*** Opening MATERIAL FOR THE TASK ***

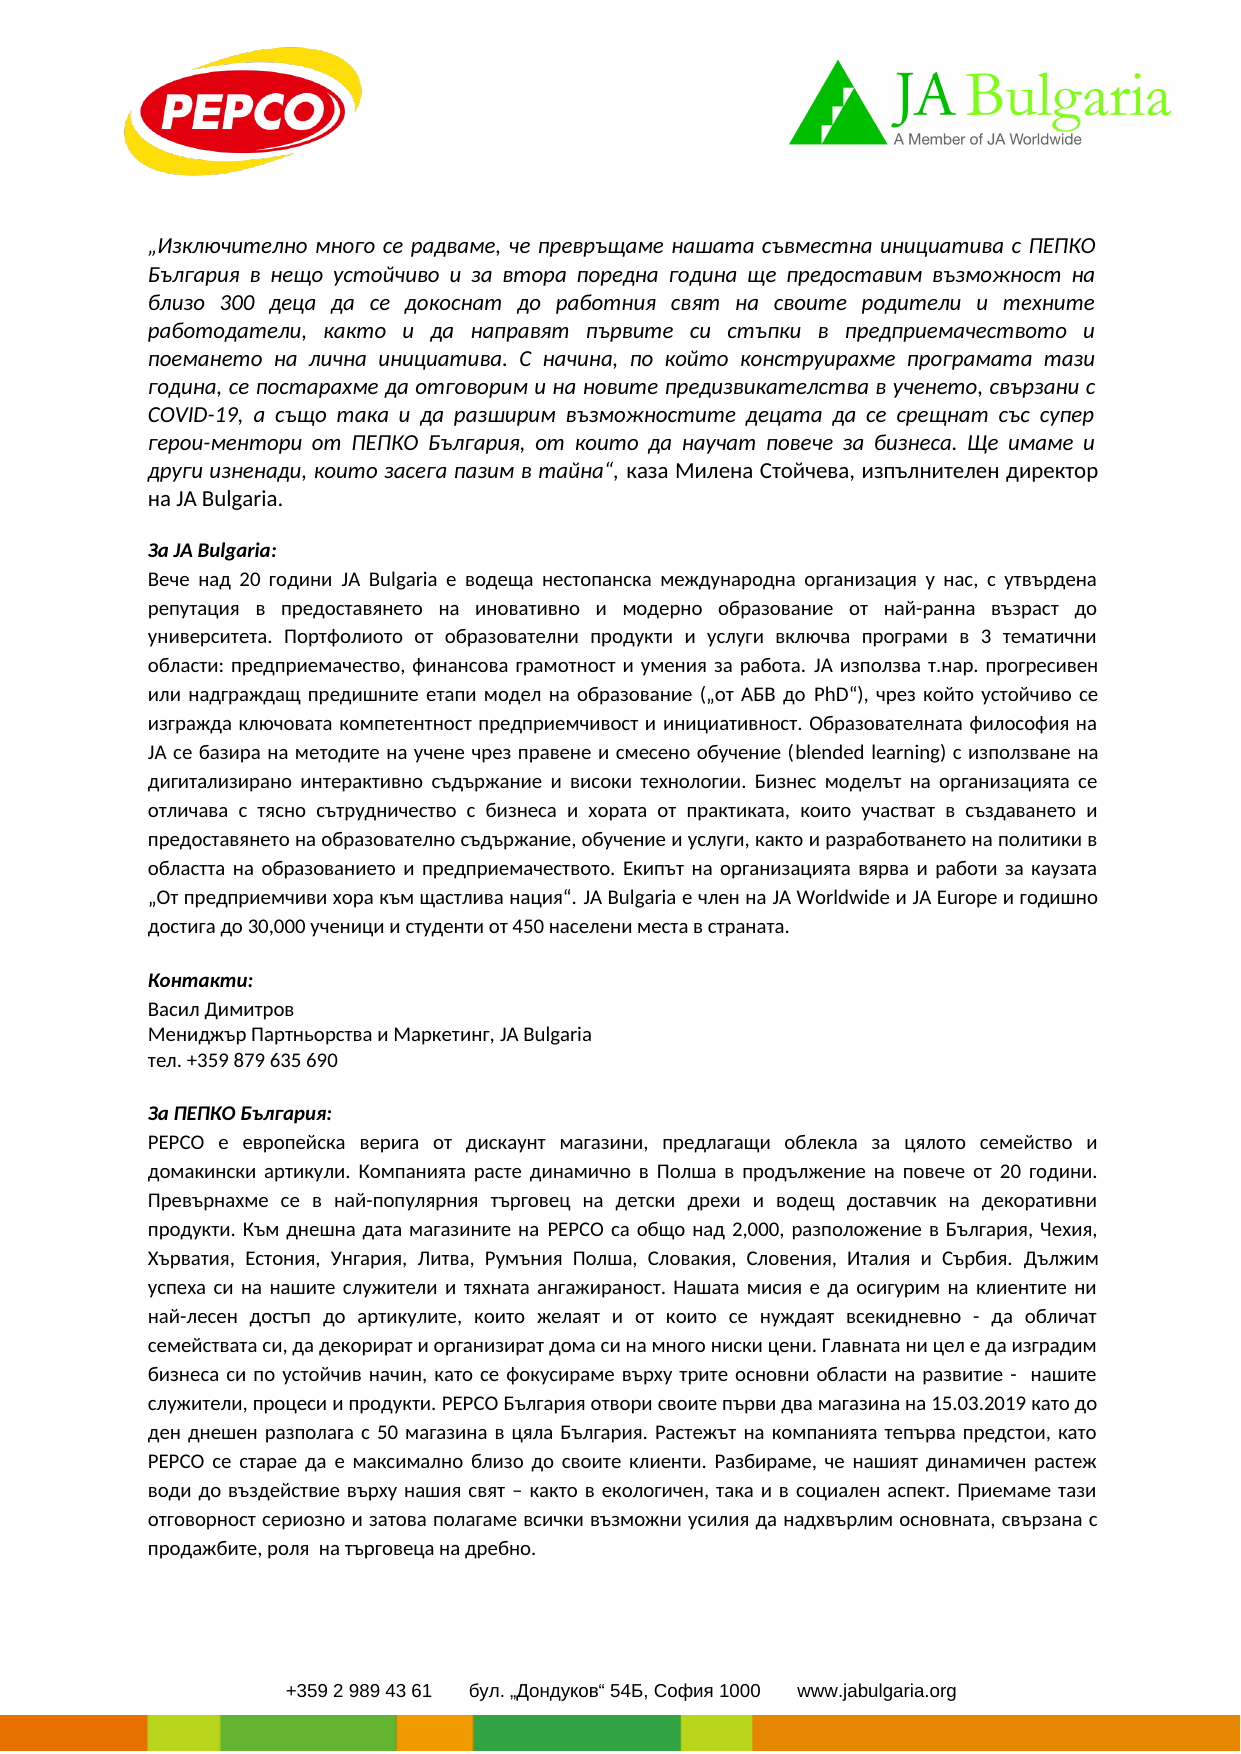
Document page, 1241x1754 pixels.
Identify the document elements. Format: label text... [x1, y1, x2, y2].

text Васил Димитров [148, 996, 1099, 1022]
picture [0, 1715, 1241, 1751]
text За ПЕПКО България: [148, 1101, 1099, 1126]
text Контакти: [148, 967, 1099, 993]
picture [782, 38, 1185, 167]
text PEPCO е европейска верига от дискаунт магазини, предлагащи облекла за цялото семейство и домакински артикули. Компанията расте динамично в Полша в продължение на повече от 20 години. Превърнахме се в най-популярния търговец на детски дрехи и водещ доставчик на декоративни продукти. Към днешна дата магазините на PEPCO са общо над 2,000, разположение в България, Чехия, Хърватия, Естония, Унгария, Литва, Румъния Полша, Словакия, Словения, Италия и Сърбия. Дължим успеха си на нашите служители и тяхната ангажираност. Нашата мисия е да осигурим на клиентите ни най-лесен достъп до артикулите, които желаят и от които се нуждаят всекидневно - да обличат семействата си, да декорират и организират дома си на много ниски цени. Главната ни цел е да изградим бизнеса си по устойчив начин, като се фокусираме върху трите основни области на развитие - нашите служители, процеси и продукти. PEPCO България отвори своите първи два магазина на 15.03.2019 като до ден днешен разполага с 50 магазина в цяла България. Растежът на компанията тепърва предстои, като PEPCO се старае да е максимално близо до своите клиенти. Разбираме, че нашият динамичен растеж води до въздействие върху нашия свят – както в екологичен, така и в социален аспект. Приемаме тази отговорност сериозно и затова полагаме всички възможни усилия да надхвърлим основната, свързана с продажбите, роля на търговеца на дребно. [148, 1129, 1099, 1560]
text За JA Bulgaria: [148, 537, 1099, 562]
picture [117, 39, 367, 182]
text Мениджър Партньорства и Маркетинг, JA Bulgaria [148, 1022, 1099, 1047]
text „Изключително много се радваме, че превръщаме нашата съвместна инициатива с ПЕПКО България в нещо устойчиво и за втора поредна година ще предоставим възможност на близо 300 деца да се докоснат до работния свят на своите родители и техните работодатели, както и да направят първите си стъпки в предприемачеството и поемането на лична инициатива. С начина, по който конструирахме програмата тази година, се постарахме да отговорим и на новите предизвикателства в ученето, свързани с COVID-19, а също така и да разширим възможностите децата да се срещнат със супер герои-ментори от ПЕПКО България, от които да научат повече за бизнеса. Ще имаме и други изненади, които засега пазим в тайна“, каза Милена Стойчева, изпълнителен директор на JA Bulgaria. [148, 232, 1099, 512]
text тел. +359 879 635 690 [148, 1047, 1099, 1072]
text Вече над 20 години JA Bulgaria е водеща нестопанска международна организация у нас, с утвърдена репутация в предоставянето на иновативно и модерно образование от най-ранна възраст до университета. Портфолиото от образователни продукти и услуги включва програми в 3 тематични области: предприемачество, финансова грамотност и умения за работа. JA използва т.нар. прогресивен или надграждащ предишните етапи модел на образование („от АБВ до PhD“), чрез който устойчиво се изгражда ключовата компетентност предприемчивост и инициативност. Образователната философия на JA се базира на методите на учене чрез правене и смесено обучение (blended learning) с използване на дигитализирано интерактивно съдържание и високи технологии. Бизнес моделът на организацията се отличава с тясно сътрудничество с бизнеса и хората от практиката, които участват в създаването и предоставянето на образователно съдържание, обучение и услуги, както и разработването на политики в областта на образованието и предприемачеството. Екипът на организацията вярва и работи за каузата „От предприемчиви хора към щастлива нация“. JA Bulgaria е член на JA Worldwide и JA Europe и годишно достига до 30,000 ученици и студенти от 450 населени места в страната. [148, 566, 1099, 939]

*** Closing MATERIAL FOR THE TASK ***

Retype all entries exactly as they appear, dropping the images.

- YOUR SOLUTION -
Document page, 1241x1754 pixels.
Identify the document elements. Format: label text... [x1, y1, x2, y2].

text Васил Димитров [148, 996, 1099, 1022]
picture [0, 1715, 1241, 1751]
text За ПЕПКО България: [148, 1101, 1099, 1126]
text Контакти: [148, 967, 1099, 993]
picture [782, 38, 1185, 167]
text PEPCO е европейска верига от дискаунт магазини, предлагащи облекла за цялото семейство и домакински артикули. Компанията расте динамично в Полша в продължение на повече от 20 години. Превърнахме се в най-популярния търговец на детски дрехи и водещ доставчик на декоративни продукти. Към днешна дата магазините на PEPCO са общо над 2,000, разположение в България, Чехия, Хърватия, Естония, Унгария, Литва, Румъния Полша, Словакия, Словения, Италия и Сърбия. Дължим успеха си на нашите служители и тяхната ангажираност. Нашата мисия е да осигурим на клиентите ни най-лесен достъп до артикулите, които желаят и от които се нуждаят всекидневно - да обличат семействата си, да декорират и организират дома си на много ниски цени. Главната ни цел е да изградим бизнеса си по устойчив начин, като се фокусираме върху трите основни области на развитие - нашите служители, процеси и продукти. PEPCO България отвори своите първи два магазина на 15.03.2019 като до ден днешен разполага с 50 магазина в цяла България. Растежът на компанията тепърва предстои, като PEPCO се старае да е максимално близо до своите клиенти. Разбираме, че нашият динамичен растеж води до въздействие върху нашия свят – както в екологичен, така и в социален аспект. Приемаме тази отговорност сериозно и затова полагаме всички възможни усилия да надхвърлим основната, свързана с продажбите, роля на търговеца на дребно. [148, 1129, 1099, 1560]
text За JA Bulgaria: [148, 537, 1099, 562]
picture [117, 39, 367, 182]
text Мениджър Партньорства и Маркетинг, JA Bulgaria [148, 1022, 1099, 1047]
text „Изключително много се радваме, че превръщаме нашата съвместна инициатива с ПЕПКО България в нещо устойчиво и за втора поредна година ще предоставим възможност на близо 300 деца да се докоснат до работния свят на своите родители и техните работодатели, както и да направят първите си стъпки в предприемачеството и поемането на лична инициатива. С начина, по който конструирахме програмата тази година, се постарахме да отговорим и на новите предизвикателства в ученето, свързани с COVID-19, а също така и да разширим възможностите децата да се срещнат със супер герои-ментори от ПЕПКО България, от които да научат повече за бизнеса. Ще имаме и други изненади, които засега пазим в тайна“, каза Милена Стойчева, изпълнителен директор на JA Bulgaria. [148, 232, 1099, 512]
text тел. +359 879 635 690 [148, 1047, 1099, 1072]
text Вече над 20 години JA Bulgaria е водеща нестопанска международна организация у нас, с утвърдена репутация в предоставянето на иновативно и модерно образование от най-ранна възраст до университета. Портфолиото от образователни продукти и услуги включва програми в 3 тематични области: предприемачество, финансова грамотност и умения за работа. JA използва т.нар. прогресивен или надграждащ предишните етапи модел на образование („от АБВ до PhD“), чрез който устойчиво се изгражда ключовата компетентност предприемчивост и инициативност. Образователната философия на JA се базира на методите на учене чрез правене и смесено обучение (blended learning) с използване на дигитализирано интерактивно съдържание и високи технологии. Бизнес моделът на организацията се отличава с тясно сътрудничество с бизнеса и хората от практиката, които участват в създаването и предоставянето на образователно съдържание, обучение и услуги, както и разработването на политики в областта на образованието и предприемачеството. Екипът на организацията вярва и работи за каузата „От предприемчиви хора към щастлива нация“. JA Bulgaria е член на JA Worldwide и JA Europe и годишно достига до 30,000 ученици и студенти от 450 населени места в страната. [148, 566, 1099, 939]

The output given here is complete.